→ DATA FOR THE TASK

---

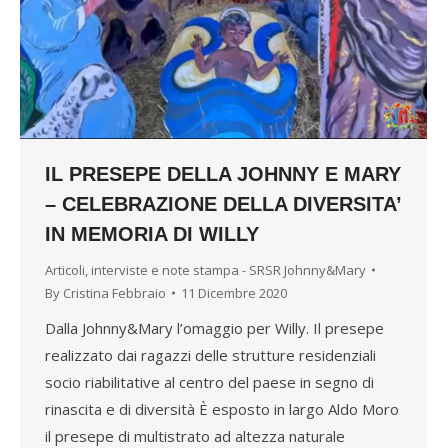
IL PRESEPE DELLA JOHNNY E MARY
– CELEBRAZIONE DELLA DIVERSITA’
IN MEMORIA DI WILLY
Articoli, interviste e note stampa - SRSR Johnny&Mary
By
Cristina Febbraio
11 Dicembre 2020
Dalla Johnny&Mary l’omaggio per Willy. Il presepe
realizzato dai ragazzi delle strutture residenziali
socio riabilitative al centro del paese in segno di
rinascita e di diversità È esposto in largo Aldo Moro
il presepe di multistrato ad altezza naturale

---

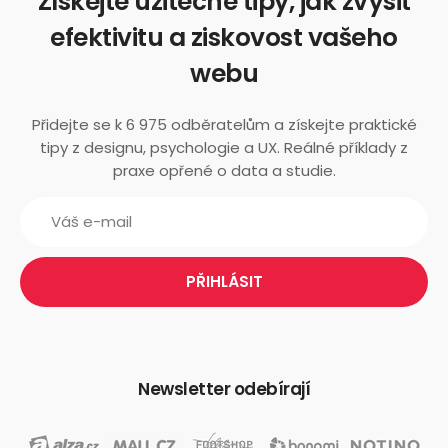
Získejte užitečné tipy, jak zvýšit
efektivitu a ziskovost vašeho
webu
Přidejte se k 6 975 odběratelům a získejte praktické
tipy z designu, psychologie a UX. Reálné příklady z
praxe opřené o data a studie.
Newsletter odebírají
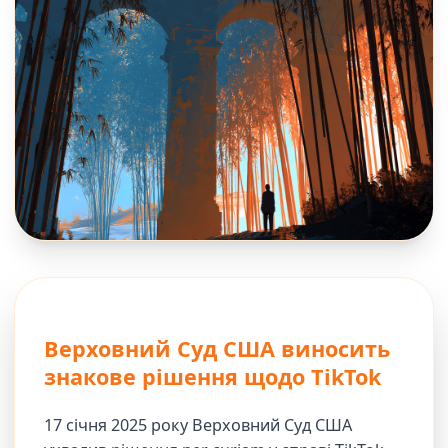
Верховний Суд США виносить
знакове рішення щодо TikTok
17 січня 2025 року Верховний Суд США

---

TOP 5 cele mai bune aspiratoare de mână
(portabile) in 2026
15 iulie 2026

---

→ ACTION ITEM
All lines above from the line with "Cristina Febbraio" through the line with "il presepe di multistrato ad altezza naturale", both included, are to be set down exactly, with nothing else.

→ ANSWER SPACE
Cristina Febbraio
11 Dicembre 2020
Dalla Johnny&Mary l’omaggio per Willy. Il presepe
realizzato dai ragazzi delle strutture residenziali
socio riabilitative al centro del paese in segno di
rinascita e di diversità È esposto in largo Aldo Moro
il presepe di multistrato ad altezza naturale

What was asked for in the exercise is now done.